After learning about the different techniques that could be used to create a pipelined processor, the Dautremont method was designed as an extension of an already existing method, but with a new twist. For each process a schematic, layout and post layout simulations were completed in conjunction with hand calculated timing analysis. Test for forward latency, reverse latency and throughput were also completed.

After the selection criteria for the pipelined processor was set each design was compared to determine which design would be completed to the fullest and submitted for fabrication. The Dautremont design was selected due to the fact that it met all of the requirements set forth by Micron and the team, it took the least amount of space 234 um2 per bit, and has a fast forward latency of 6.05 ns, and it was a new idea.

The final layout of the circuit was completed by the deadline and submitted to MOSIS. While waiting for the circuit to be fabricated post layout testing was completed and a test plan for testing the fabricated circuit was discussed. Upon receiving the fabricated circuit back testing of the fabricated circuit will be completed in the Carver Lab.

Final Results:

The final result of this project is a design report sent to the client, Micron Technology. This report shows the details of the schematics, layouts, and test results of the designs used by the design team.

At the beginning of this project, the team was given a basic functional specification of the read data path pipeline, including inputs and outputs, a block diagram of its placement on the surrounding chip, and timing diagrams indicating behavior.
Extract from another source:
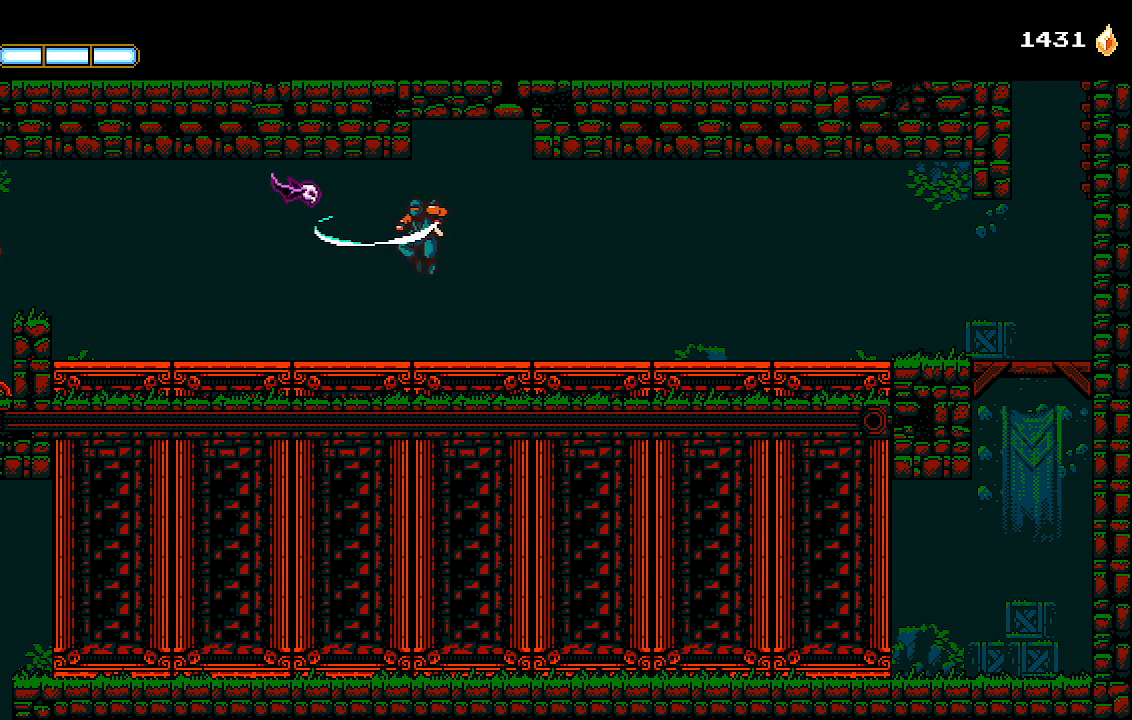
{"buttons": ["SQUARE", "DPAD_LEFT"], "left_stick": "center", "right_stick": "center", "events": [[67, "CROSS", "up"], [100, "SQUARE", "up"], [433, "SQUARE", "down"]]}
Using this information, the team developed a conceptual understanding of how the part needed to work.

Next, the team began researching various circuit design and pipelining strategies in order to create a concrete design that was both fast and space efficient. Significant investigation into event driven pipelining and control led to an important and fundamental understanding of the issues involved.

Research and advice from Dr. Geiger and Mr. Brian Johnson led to three different pipeline designs. Each design was simulated using Verilog and investigated with hand calculations involving delay through the circuit and layout area. After some deliberation, the Dautremont design was chosen for final layout and simulation.

The modular components were laid out in Cadence individually, and then integrated into the final design. Simulations were carried out throughout the process to detect problems early. The design was testing against the timing specifications of Micron, and final reports were created.

In addition, the team was forced to consider some fabrication issues in the design. This was accomplished when the group submitted a portion of the design to the MOSIS program for fabrication.

Follow-up Recommendations:

No additional work is required to complete the project as since the objective was to design a pipeline processor to meet the specifications given by Micron Technology.

5.2 Acknowledgement(s)

Thanks to Brent Keeth and Brian Johnson from Micron Technology for creating a project that students can handle in a Senior Design Project, and for being contact points within Micron.

Thanks to Dr. Randy Geiger for being the faculty advisor for the project, and for providing his knowledge and experience in the area of integrated circuit design.

Thanks to MOSIS for providing students the opportunity to fabricate a circuit. Without this help, the cost of fabrication would be out of reach for a senior design project.

5.3 Problem Statement

General problem statement: Micron Technology needed an integrated circuit for a graphics card that can quickly move data from graphics memory to a graphics processor. The data from the memory arrives at the processor asynchronously, so a data path pipeline is needed to mediate between the two timing configurations.